> **Document extract**
###

[SciPy-dev] Fwd: [sage-devel] numpy in SAGE, etc.

Gary Ruben gruben at bigpond.net.au
Mon Dec 18 17:15:34 EST 2006


Thanks for moving on this David,

I'm still getting a machine set up to work on this, but I'm closer now.
I like your doc attributes idea as it provides a very obvious way to 
access the extra docs via ipython, helper functions etc. Depending on 
how epydoc supports docs outside of the docstring, that may also be a 
good solution. I think we should avoid small examples in their own 
modules and reserve external modules for large, detailed examples a'la 
FiPy. If the 'dynamically accessing a wiki for docs' idea were 
implemented, it would have to be as an adjunct to completely 
self-contained documentation, so I'd keep it as an idea, but forget 
about implementing it now.
I also think that docstrings should also have at least one minimal, 
typical-case call example. There's a compromise between bloat and help 
and I always find examples an enormous help.

Gary R.

###

> **Action item**
Answer these questions about the mailing-list message on documentation:
(a) What kind of examples does the writer want external modules reserved for?
(b) What does the writer think every docstring should include at minimum?
(c) What does the writer recommend doing for now with the idea of dynamically accessing a wiki for docs?
The records that follow come from a separate source.

> **Dataset content**
###

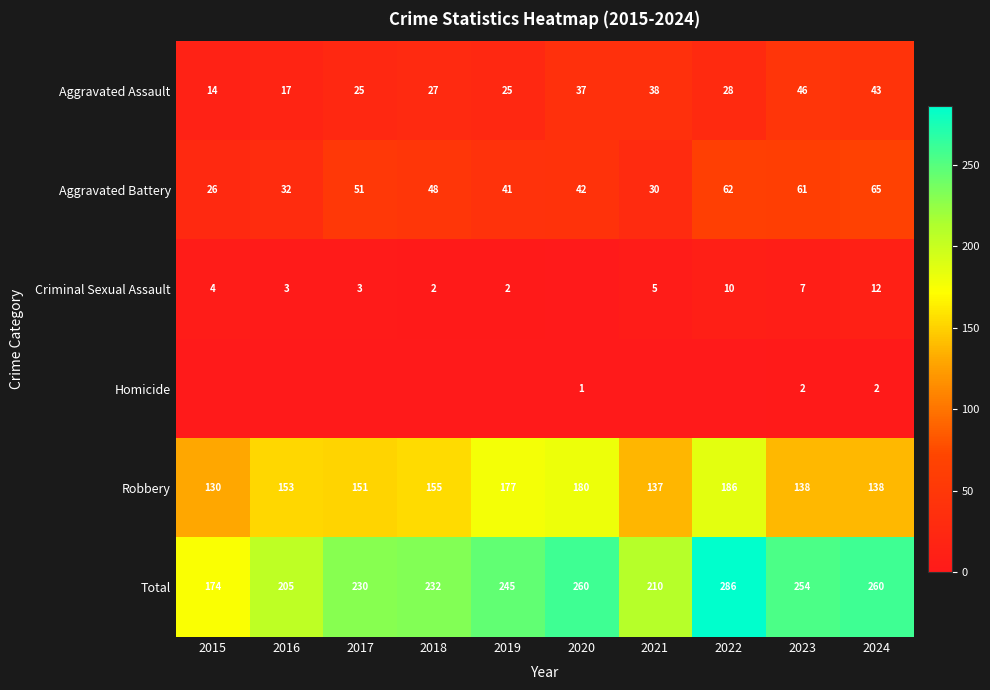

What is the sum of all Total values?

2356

###

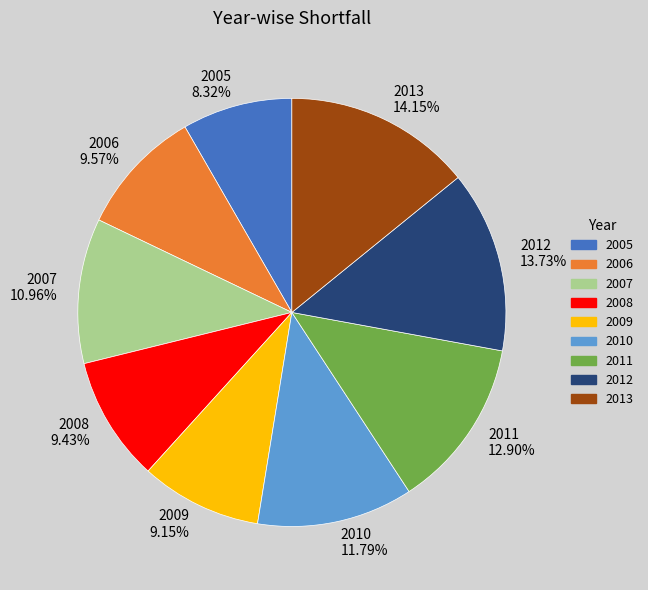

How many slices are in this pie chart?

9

###

> **Answer to this problem**
(a) Large, detailed examples a'la FiPy.
(b) At least one minimal, typical-case call example.
(c) Keep it as an idea but forget about implementing it now.